The City Council expects a report back on the program next month.

There are catches. The particulars of each deal vary, and because rent discounts within each property also vary depending on unit sizes and the exact income band each apartment is priced for (buildings are generally divided into three income brackets within the moderate-income spectrum), it’s hard to say how much affordability these projects will bring to their respective markets. According to Waterford Property Company co-founder Sean Rawson, apartments at the Altana will typically see an average rent reduction of about 13%, while the average discount at the Oceanaire is roughly 17%.

Whether the community benefits of that outweigh the lost tax revenue remains to be seen.

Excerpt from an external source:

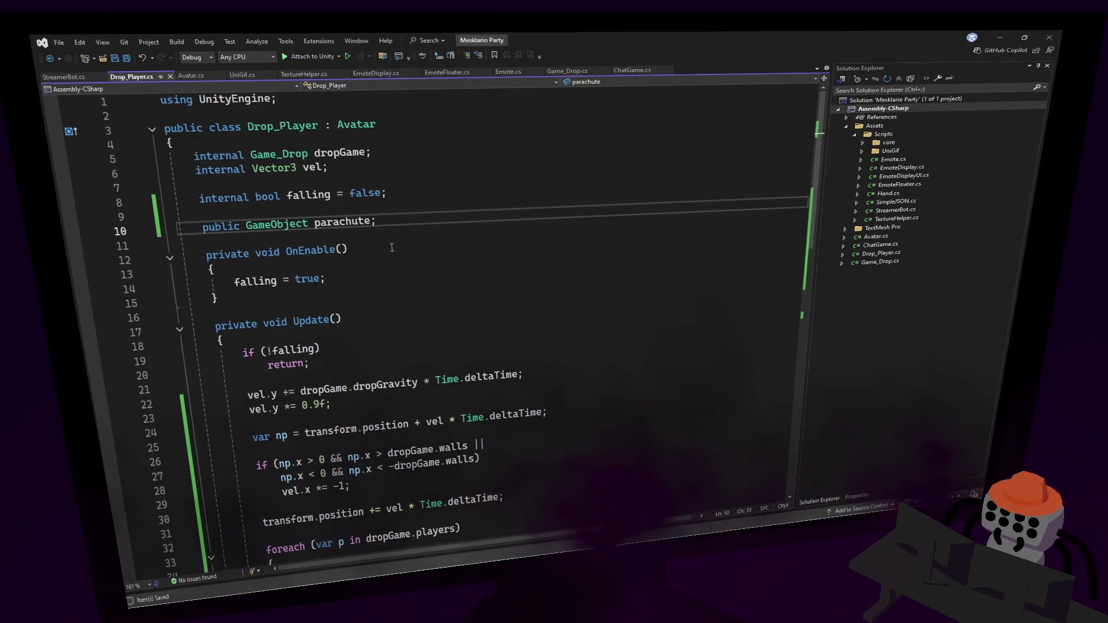
Change the parachute field's type from GameObject to SkinnedMeshRenderer and save.
{"action": "double_click", "coordinate": [288, 224]}
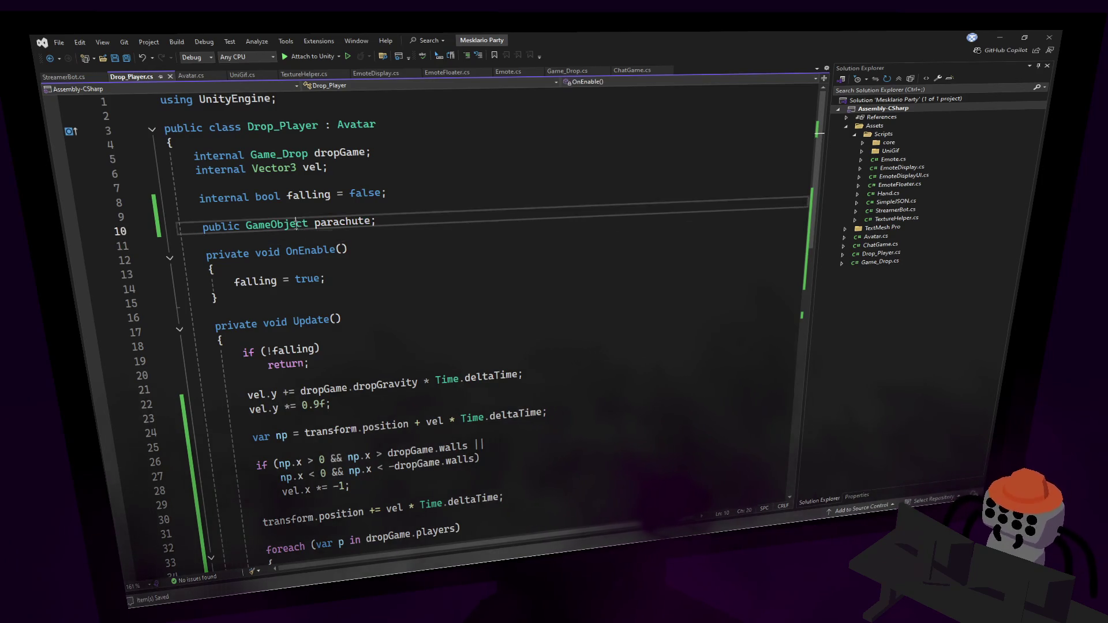
{"action": "type", "text": "Skinned"}
{"action": "key", "text": "Tab"}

Over the expected 30-year life of the deal at the Oceanaire, for example, the estimated property taxes that will be foregone could be as much as $43 million, including possibly up to $8 million for the City of Long Beach, according to a city analysis presented to the Long Beach City Council in February. It’s also not clear yet if the city will make up for that when the property is sold. (Under the program, cities can take ownership of the properties or sell them and capture the proceeds when they exit the deals.)

Those are some of the reasons the City of Long Beach deemed the Oceanaire a pilot program to be studied before it’s duplicated.

LA’s City Council expects its report back on the program next month.